**Activity:**
Copy every line of text in each of the records below, keeping each line unchanged and in its original order.

**Source data:**
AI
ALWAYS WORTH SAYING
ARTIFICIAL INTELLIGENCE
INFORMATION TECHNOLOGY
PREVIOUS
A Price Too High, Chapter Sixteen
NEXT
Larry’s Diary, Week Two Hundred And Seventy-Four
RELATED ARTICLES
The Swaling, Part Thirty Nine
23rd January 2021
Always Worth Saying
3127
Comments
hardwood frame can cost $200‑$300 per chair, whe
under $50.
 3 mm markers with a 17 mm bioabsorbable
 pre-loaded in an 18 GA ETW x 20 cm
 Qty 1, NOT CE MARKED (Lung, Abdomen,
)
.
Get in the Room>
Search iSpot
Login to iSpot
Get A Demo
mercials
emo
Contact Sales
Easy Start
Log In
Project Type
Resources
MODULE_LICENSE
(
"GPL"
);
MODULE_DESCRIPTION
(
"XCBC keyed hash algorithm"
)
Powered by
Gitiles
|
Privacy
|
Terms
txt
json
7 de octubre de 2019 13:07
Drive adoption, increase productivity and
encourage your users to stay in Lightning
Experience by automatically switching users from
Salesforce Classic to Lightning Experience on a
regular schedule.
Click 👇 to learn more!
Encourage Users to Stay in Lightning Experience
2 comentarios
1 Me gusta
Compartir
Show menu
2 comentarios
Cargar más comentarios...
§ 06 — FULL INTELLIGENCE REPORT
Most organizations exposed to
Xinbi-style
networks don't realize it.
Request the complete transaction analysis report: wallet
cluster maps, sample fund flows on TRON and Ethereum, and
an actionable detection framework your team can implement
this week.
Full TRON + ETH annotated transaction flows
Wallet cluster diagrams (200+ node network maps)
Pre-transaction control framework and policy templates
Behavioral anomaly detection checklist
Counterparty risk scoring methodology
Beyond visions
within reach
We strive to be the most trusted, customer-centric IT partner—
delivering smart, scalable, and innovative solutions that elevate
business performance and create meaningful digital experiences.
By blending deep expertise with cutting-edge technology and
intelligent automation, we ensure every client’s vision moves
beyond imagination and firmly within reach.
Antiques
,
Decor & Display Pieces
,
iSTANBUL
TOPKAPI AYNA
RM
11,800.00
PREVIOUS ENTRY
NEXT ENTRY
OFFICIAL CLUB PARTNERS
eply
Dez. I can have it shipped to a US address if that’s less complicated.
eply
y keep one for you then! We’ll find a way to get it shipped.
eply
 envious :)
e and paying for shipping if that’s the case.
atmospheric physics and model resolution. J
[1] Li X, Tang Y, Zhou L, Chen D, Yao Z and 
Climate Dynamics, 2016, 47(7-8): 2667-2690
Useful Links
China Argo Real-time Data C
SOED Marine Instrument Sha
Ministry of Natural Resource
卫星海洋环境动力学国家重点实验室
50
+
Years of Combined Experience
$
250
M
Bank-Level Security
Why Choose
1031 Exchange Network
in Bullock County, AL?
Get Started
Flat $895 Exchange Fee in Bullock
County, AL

**Answer section:**
AI
ALWAYS WORTH SAYING
ARTIFICIAL INTELLIGENCE
INFORMATION TECHNOLOGY
PREVIOUS
A Price Too High, Chapter Sixteen
NEXT
Larry’s Diary, Week Two Hundred And Seventy-Four
RELATED ARTICLES
The Swaling, Part Thirty Nine
23rd January 2021
Always Worth Saying
3127
Comments
hardwood frame can cost $200‑$300 per chair, whe
under $50.
 3 mm markers with a 17 mm bioabsorbable
 pre-loaded in an 18 GA ETW x 20 cm
 Qty 1, NOT CE MARKED (Lung, Abdomen,
)
.
Get in the Room>
Search iSpot
Login to iSpot
Get A Demo
mercials
emo
Contact Sales
Easy Start
Log In
Project Type
Resources
MODULE_LICENSE
(
"GPL"
);
MODULE_DESCRIPTION
(
"XCBC keyed hash algorithm"
)
Powered by
Gitiles
|
Privacy
|
Terms
txt
json
7 de octubre de 2019 13:07
Drive adoption, increase productivity and
encourage your users to stay in Lightning
Experience by automatically switching users from
Salesforce Classic to Lightning Experience on a
regular schedule.
Click 👇 to learn more!
Encourage Users to Stay in Lightning Experience
2 comentarios
1 Me gusta
Compartir
Show menu
2 comentarios
Cargar más comentarios...
§ 06 — FULL INTELLIGENCE REPORT
Most organizations exposed to
Xinbi-style
networks don't realize it.
Request the complete transaction analysis report: wallet
cluster maps, sample fund flows on TRON and Ethereum, and
an actionable detection framework your team can implement
this week.
Full TRON + ETH annotated transaction flows
Wallet cluster diagrams (200+ node network maps)
Pre-transaction control framework and policy templates
Behavioral anomaly detection checklist
Counterparty risk scoring methodology
Beyond visions
within reach
We strive to be the most trusted, customer-centric IT partner—
delivering smart, scalable, and innovative solutions that elevate
business performance and create meaningful digital experiences.
By blending deep expertise with cutting-edge technology and
intelligent automation, we ensure every client’s vision moves
beyond imagination and firmly within reach.
Antiques
,
Decor & Display Pieces
,
iSTANBUL
TOPKAPI AYNA
RM
11,800.00
PREVIOUS ENTRY
NEXT ENTRY
OFFICIAL CLUB PARTNERS
eply
Dez. I can have it shipped to a US address if that’s less complicated.
eply
y keep one for you then! We’ll find a way to get it shipped.
eply
 envious :)
e and paying for shipping if that’s the case.
atmospheric physics and model resolution. J
[1] Li X, Tang Y, Zhou L, Chen D, Yao Z and 
Climate Dynamics, 2016, 47(7-8): 2667-2690
Useful Links
China Argo Real-time Data C
SOED Marine Instrument Sha
Ministry of Natural Resource
卫星海洋环境动力学国家重点实验室
50
+
Years of Combined Experience
$
250
M
Bank-Level Security
Why Choose
1031 Exchange Network
in Bullock County, AL?
Get Started
Flat $895 Exchange Fee in Bullock
County, AL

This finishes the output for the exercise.